Oh come on. Under the assumption of the DH, the traditions underlying Gen 1-11 would had to have been known to the Jews for centuries, from possibly as early as the 9th century BCE, or according to some, even earlier. So under this model stories about Adam and Noah would have been a part of Semitic culture for hundreds of years. You propose that the Pentateuch was produced in the 5th century BCE I believe. If so, and stories about Adam and Noah had been a part of Semitic culture and known to the Jewish priesthood for hundreds of years, then why aren't there any references to Adam or Noah throughout the Pentateuch, other than just in Gen 1-11?
And if you say, "Well, it wasn't relevant or of interest," then I point to dozens of other later Jewish works that certainly find significant interest in these figures. We know that from the 3rd century on, Noah and Adam featured in many Jewish narratives and stories.
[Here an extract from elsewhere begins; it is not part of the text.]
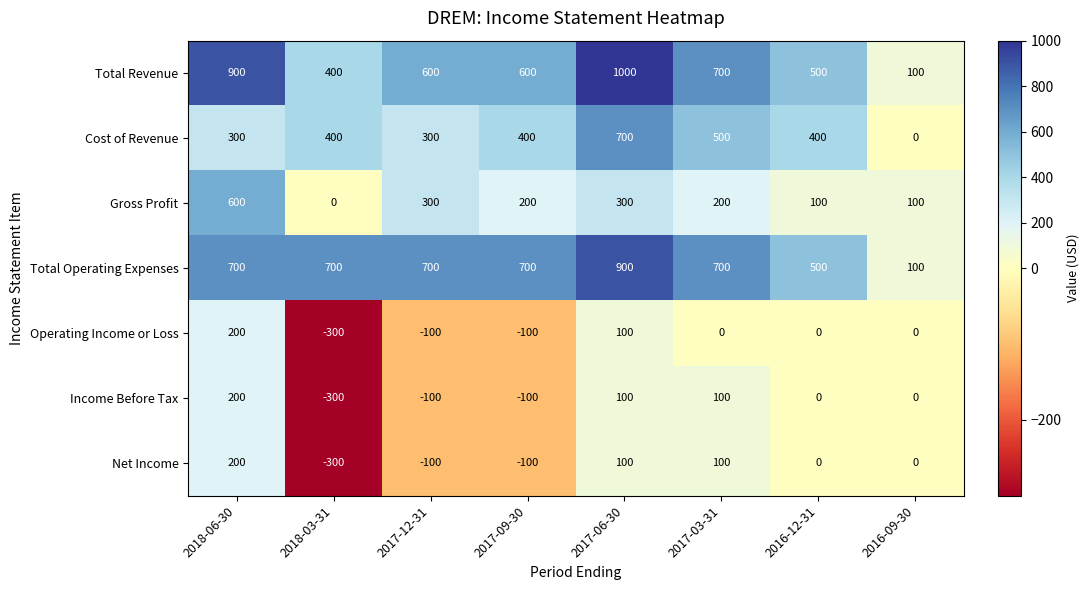

Which series has the widest spread of values?

Total Revenue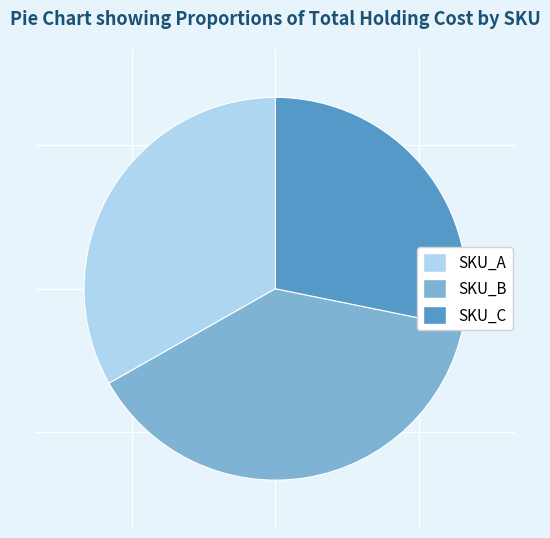

Which category has the biggest portion of the pie?

SKU_B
But you really think its reasonable that while explaining the origin and need of laws, when laying out sacrificial protocols, when discussing the uncleanliness of women, that there would have been no occasion at all to refer back to the traditions found in Gen 1-11? Give me a break!
Seriously:
Lev 12 : 1Then the Lord spoke to Moses, saying, 2 “Speak to the sons of Israel, saying:
‘When a woman gives birth and bears a male child, then she shall be unclean for seven days, as in the days of her menstruation she shall be unclean. 3 On the eighth day the flesh of his foreskin shall be circumcised. 4 Then she shall remain in the blood of her purification for thirty-three days; she shall not touch any consecrated thing, nor enter the sanctuary until the days of her purification are completed. 5 But if she bears a female child, then she shall be unclean for two weeks, as in her menstruation; and she shall remain in the blood of her purification for sixty-six days.
Really, there was no need at all to tie this back to Eve? I mean come on. With all of the talk about the uncleanliness of women in the Torah, there was not one single occasion to link this uncleanliness to Eve? Unfathomable.